Monday, 4 February 2008

Indonesia: Govt told to check raw timber supplies

Indonesia: Govt told to check raw timber supplies

Source: Copyright 2008, Jakarta Post Date: January 22, 2008
Byline: Adianto P. Simamora

Forest watchdog group Greenomics Indonesia has urged the government to audit the country's wood processing industry and respond to claims of a diminishing supply of raw materials.

The call was made after a Greenomics report showed 31.9 percent of 122 wood processing companies enjoyed a surplus of raw material in 2006, while 46 firms, mostly from plywood and cut timber industries, lacked supply in the same period.

"It shows a contradictory fact... On one hand, many wood players protest the declining amount of raw material but others enjoy a surplus," Greenomics national coordinator Vanda Mutia Dewi told The Jakarta Post on Saturday.

"If the government takes no action, such contrary conditions will remain in place this year." Greenomics reported its finding to the Forestry Ministry on Friday. "We just analyze reports of wood processing firms submitted to the ministry.

The ministry knows the names of the companies that recorded a raw material surplus," she said. Vanda said the raw material surplus absorbed by processing companies reached 2.22 million cubic meters.

"Seventy percent of raw materials were absorbed by the plywood and cut timber industries, and the remaining by the pulp and paper firms," she said. Vanda alleged the wood supply surplus resulted from illegal logging activities that would further damage the forests.

"The ministry also needs to audit companies experiencing a lack of raw materials supply," she added. The forestry ministry issues different quotas of wood raw material that can be harvested by wood processing firms every year. Vanda said the number of idle logs was 3.4 million cubic meters and 2.7 million cubic meters in 2007 and 2006, respectively.

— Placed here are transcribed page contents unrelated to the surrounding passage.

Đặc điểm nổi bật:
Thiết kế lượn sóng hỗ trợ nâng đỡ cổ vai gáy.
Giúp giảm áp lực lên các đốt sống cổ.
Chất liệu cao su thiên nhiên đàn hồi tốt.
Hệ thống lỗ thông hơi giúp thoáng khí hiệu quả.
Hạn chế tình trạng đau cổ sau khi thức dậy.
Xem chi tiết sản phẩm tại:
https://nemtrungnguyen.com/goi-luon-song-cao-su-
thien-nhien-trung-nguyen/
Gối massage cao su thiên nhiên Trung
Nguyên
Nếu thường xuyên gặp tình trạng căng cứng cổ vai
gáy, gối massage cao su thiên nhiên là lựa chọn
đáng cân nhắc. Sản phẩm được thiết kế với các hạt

She said some companies had complained about the government's slow action to issue licenses to operate heavy equipment for legal logging activities. "It leaves forest concession holders without enough time for to log and supply wood to timber industries," she said.

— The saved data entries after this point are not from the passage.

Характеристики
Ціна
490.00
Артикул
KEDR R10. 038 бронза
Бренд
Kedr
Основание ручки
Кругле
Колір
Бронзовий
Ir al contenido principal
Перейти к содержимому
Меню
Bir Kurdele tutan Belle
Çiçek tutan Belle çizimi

Data from the ministry showed cut timber productions reached 4.3 million cubic meters in 2006, nearly a third of its peak of 10.4 million cubic meters in 1989. It also showed plywood production hit its peak in 1997 with a total 9.7 million cubic meters before dropping nearly in half to 4.7 million cubic meters in 2006. Indonesia is home to the world's third-largest forest areas, at 140 million hectares, of which 60 percent has been designated natural production forest.

The ministry has set up a roadmap stipulating strategies for 2008-2014 to revitalize the country's timber industry. Among the long-standing problems the plan addresses are insufficient supply of raw materials, low industry efficiency and low added value of wood processing.

The roadmap says to achieve a sustainable and legal supply of timber, the government would intensify forest plantation development and increase forest plantation productivity. The ministry also planned to boost efforts to eradicate forestry crime and promote the use of alternative supply sources. To resolve industry inefficiencies, companies were urged to improve wood processing technology.